In 1967 he joined the faculty at the new San Diego campus of the University of California where in 1972 a Rockefeller Foundation grant enabled him to start NMCE IV, this time with one singer, one actor, one speaker, one mime, and one sound-movement-instrumentalist. Until his resignation from UCSD in 1975 he produced a large number of integrated theatrical works, such as the collection Lingua and Privacy.


In 1974 Gaburo founded Lingua Press Publishers, dedicated to putting forth unique artist-produced works in all media having to do with language and music. Many of the publications have been exhibited in book art shows throughout the world. Gaburo lived in the Anzo-Borrego desert writing and teaching from 1980 until 1983. In 1980 he was artistic director for the first "authentic" production of Harry Partch's The Bewitched for the Berlin Festival (recorded on Enclosure Five: Harry Partch, innova 405). His understanding of Partch's concept of corporeality has deep connections with his own concern for physicality and how it informs compositions. His 1982 tape work, RE-RUN, for instance, was generated after a 20-hour sensory deprivation exercise.
He became Director of the Experimental Music Studio at the University of Iowa in 1983. The studio put intensive focus on composition, technology, psycho-acoustic perception, performance, and the affirmation of the uniqueness of the individual to create his/her own language reality. At the studio he founded the Seminar for Cognitive Studies, a forum for discussion of the creative process. His concern for the investigation of music as legitimate research, and composition as the creation of intrinsic appropriate language, led to a series of readings in compositional linguistics for solo performer.
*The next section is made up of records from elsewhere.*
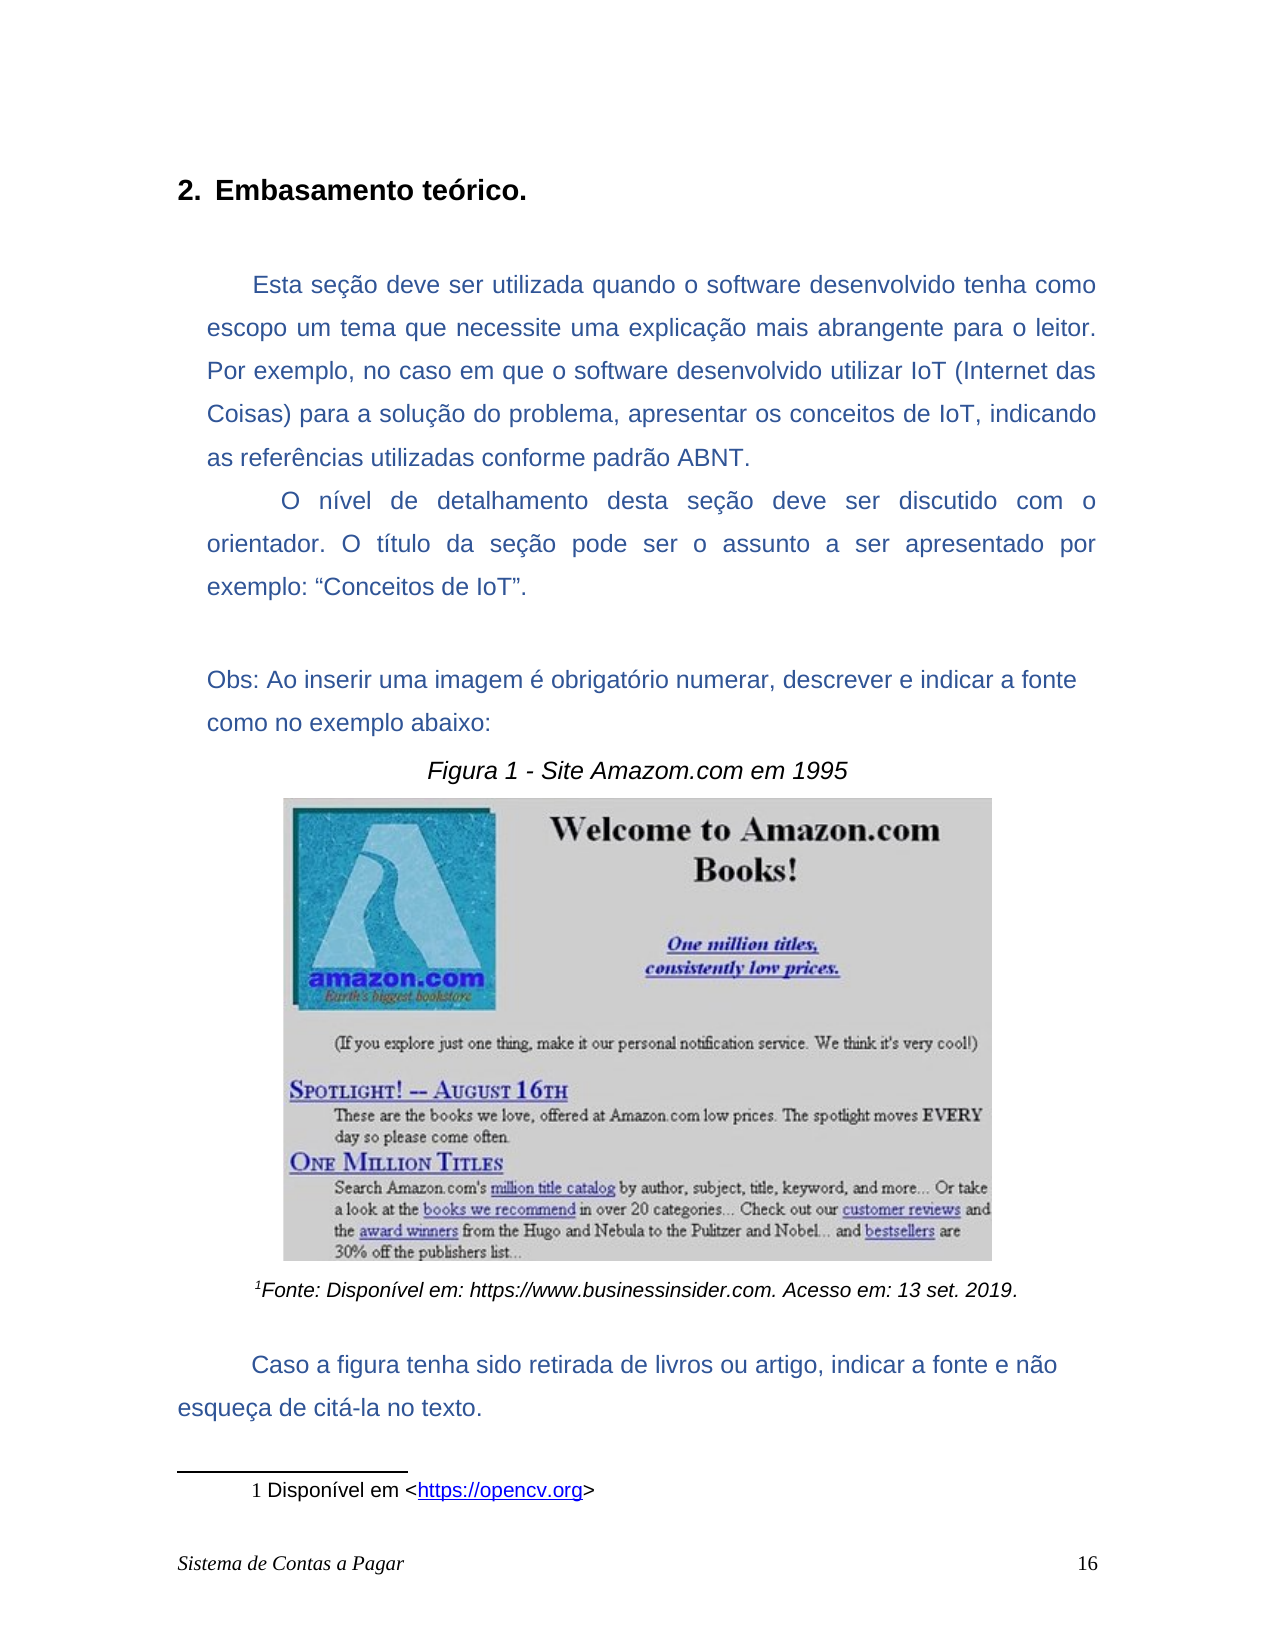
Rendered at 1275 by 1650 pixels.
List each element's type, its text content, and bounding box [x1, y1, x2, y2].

text Fonte: Disponível em: https://www.businessinsider.com. Acesso em: 13 set. 2019. [177, 1278, 1098, 1302]
text Figura 1 - Site Amazom.com em 1995 [177, 756, 1098, 784]
title Esta seção deve ser utilizada quando o software desenvolvido tenha como escopo um tema que necessite uma explicação mais abrangente para o leitor. Por exemplo, no caso em que o software desenvolvido utilizar IoT (Internet das Coisas) para a solução do problema, apresentar os conceitos de IoT, indicando as referências utilizadas conforme padrão ABNT. [177, 270, 1098, 471]
subtitle Embasamento teórico. [177, 173, 1098, 206]
text Caso a figura tenha sido retirada de livros ou artigo, indicar a fonte e não esqueça de citá-la no texto. [177, 1349, 1098, 1421]
title O nível de detalhamento desta seção deve ser discutido com o orientador. O título da seção pode ser o assunto a ser apresentado por exemplo: “Conceitos de IoT”. [207, 486, 1098, 601]
picture [283, 798, 992, 1261]
title Obs: Ao inserir uma imagem é obrigatório numerar, descrever e indicar a fonte como no exemplo abaixo: [207, 665, 1098, 737]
Antiphony VIII: Revolution, for percussion (Steve Schick) and tape, Antiphony IX: A Dot for orchestra, children, and tape, and Antiphony X: Winded, for organ (Gary Verkade) and tape, continued his series of works for live instruments and tape as well as the use of graphic notations and random processes to generate small and large scale events. Gaburo's archive is housed at the University of Illinois Music Library and Lingua Press is represented by Frog Peak Music.